Top of Information shown
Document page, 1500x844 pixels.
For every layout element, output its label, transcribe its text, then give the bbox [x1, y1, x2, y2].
Bottom of Information shown
Top of Information shown
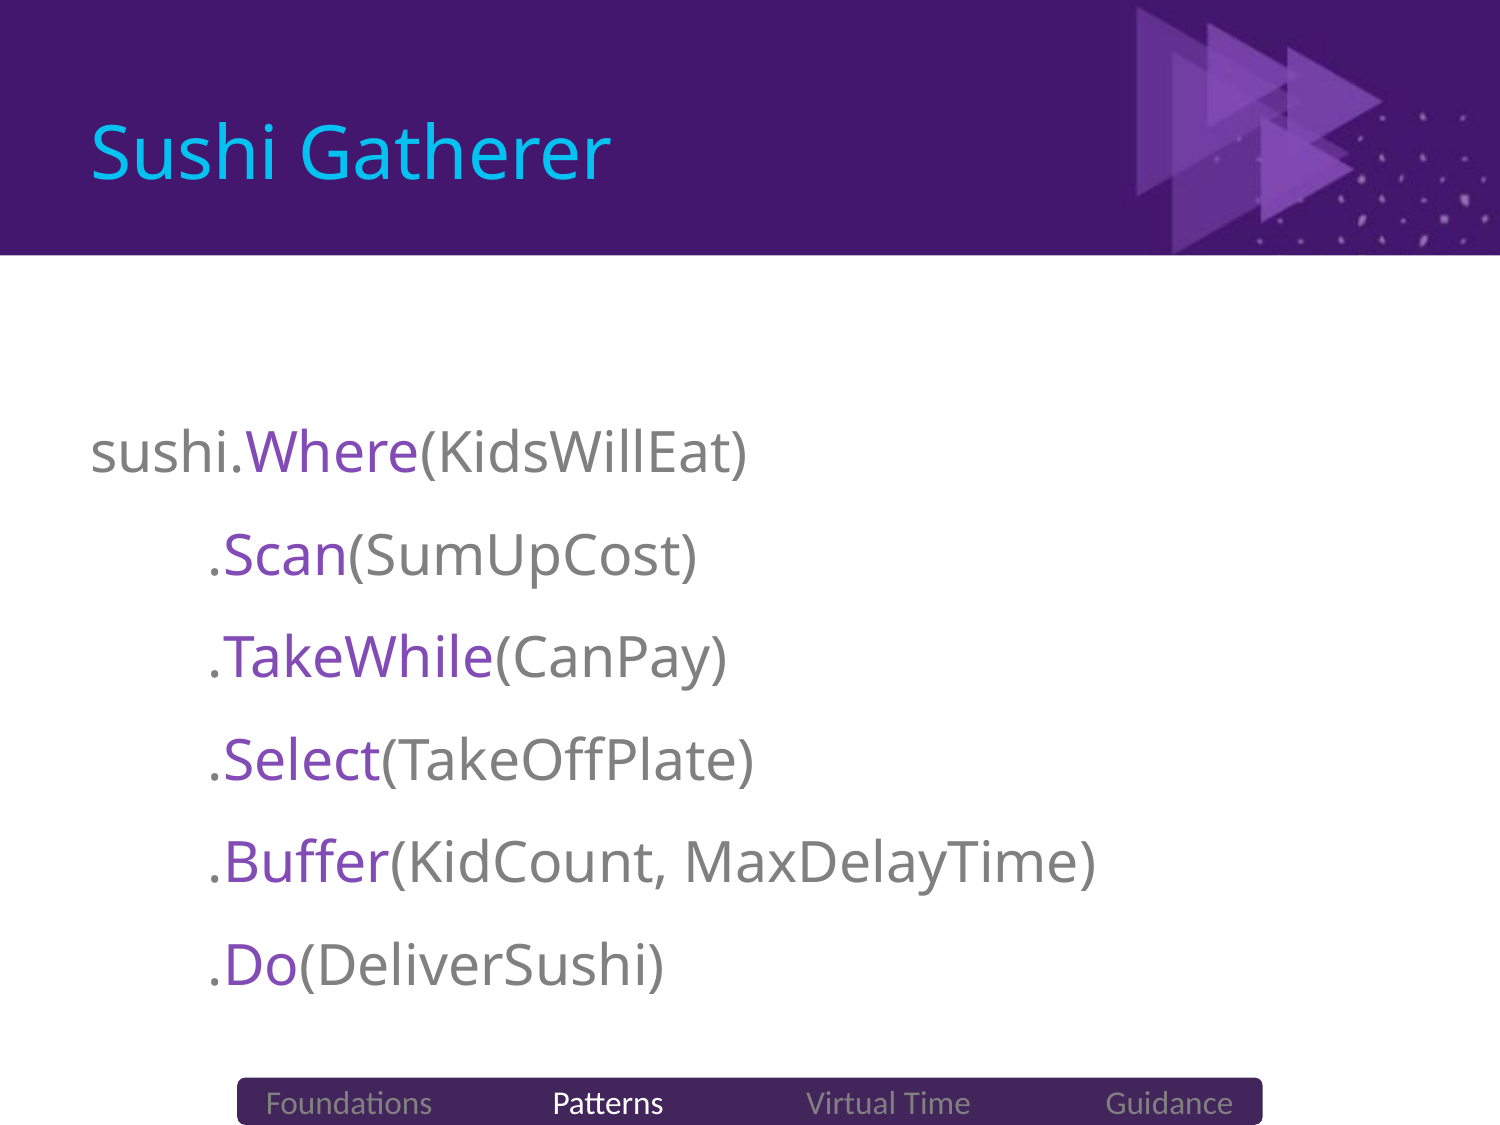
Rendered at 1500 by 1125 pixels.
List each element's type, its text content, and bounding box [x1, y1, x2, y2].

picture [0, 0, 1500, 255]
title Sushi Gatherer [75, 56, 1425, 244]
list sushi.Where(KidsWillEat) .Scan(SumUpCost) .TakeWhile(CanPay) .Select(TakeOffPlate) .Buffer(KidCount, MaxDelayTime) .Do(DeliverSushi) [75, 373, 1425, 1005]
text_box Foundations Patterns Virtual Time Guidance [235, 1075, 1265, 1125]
Bottom of Information shown
To do
Reproducing the whole listing above is not the task. Copy exactly only the lines from the one with "Document page, 1500x844 pixels." to the one with "For every layout", both kept.

Exercise output
Document page, 1500x844 pixels.
For every layout element, output its label, transcribe its text, then give the bbox [x1, y1, x2, y2].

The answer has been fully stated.